Amazon reviews extracts by using BeautifulSoup, Splash JS, Docker, Python.
Extract/Scrape the amazon reviews of your desired product easily by following the next steps one by one:-
Make sure you have latest version version of python installed. Visit the official Python website at https://www.python.org/downloads/ to download and install the latest version of Python. You can install the libraries by running the following commands in your terminal or command prompt:
pandas-pip install pandas
openpyxl-pip install openpyxl
requests-pip install requests
beautifulsoup4-pip install beautifulsoup4
First of all we need to install docker Download from here according to your machine- https://www.docker.com/products/docker-desktop/
Run the following commands in the terminal.
Make sure Docker version >= 17 is installed.
Pull the image:
docker pull scrapinghub/splash
Start the container:
docker run -it -p 8050:8050 --rm scrapinghub/splash
Make sure Docker version >= 17 is installed.
Pull the image:
$ sudo docker pull scrapinghub/splash
Start the container:
$ sudo docker run -it -p 8050:8050 --rm scrapinghub/splash
Splash is now available at 0.0.0.0 at port 8050 (http).

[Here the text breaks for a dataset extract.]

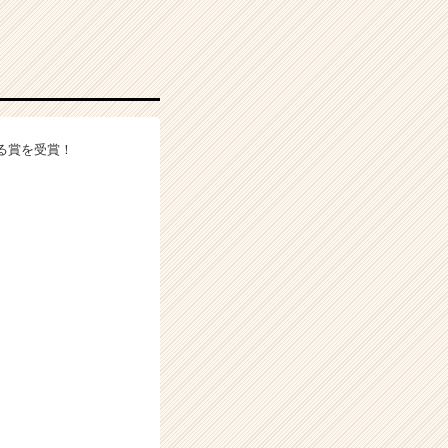
れる賞を受賞！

Install Docker for Mac (see https://docs.docker.com/docker-for-mac/). Make sure Docker version >= 17 is installed.
Pull the image:
$ docker pull scrapinghub/splash
Start the container:
$ docker run -it -p 8050:8050 --rm scrapinghub/splash
Splash is available at 0.0.0.0 address at port 8050 (http).

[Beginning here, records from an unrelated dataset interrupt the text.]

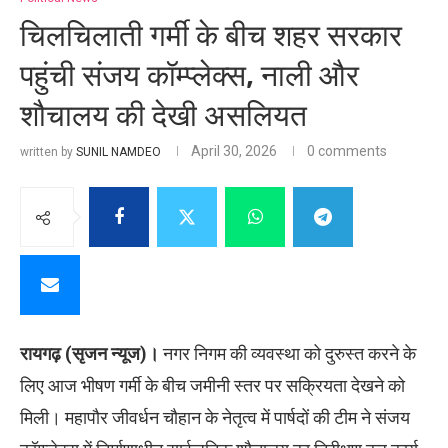
चिलचिलाती गर्मी के बीच शहर सरकार
पहुंची संजय कॉम्प्लेक्स, नाली और
शौचालय की देखी असलियत
April 30, 2026
0 comments
written by
SUNIL NAMDEO
रायगढ़ (सृजन न्यूज)।
नगर निगम की व्यवस्था को दुरुस्त करने के
लिए आज भीषण गर्मी के बीच जमीनी स्तर पर सक्रियता देखने को
मिली। महापौर जीवर्धन चौहान के नेतृत्व में पार्षदों की टीम ने संजय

Check out the whole Splash JS Documentation here- https://splash.readthedocs.io/en/stable/
Run the python code which is created with BeautifulSoup and requests libraries.
(Make sure you have all the libraries and dependancies installed.
Remember to replace the https link with the second page of product link you want and keep the ={x} as it is by removing =2 in the code.)
The Reviews will be saved in an excel file.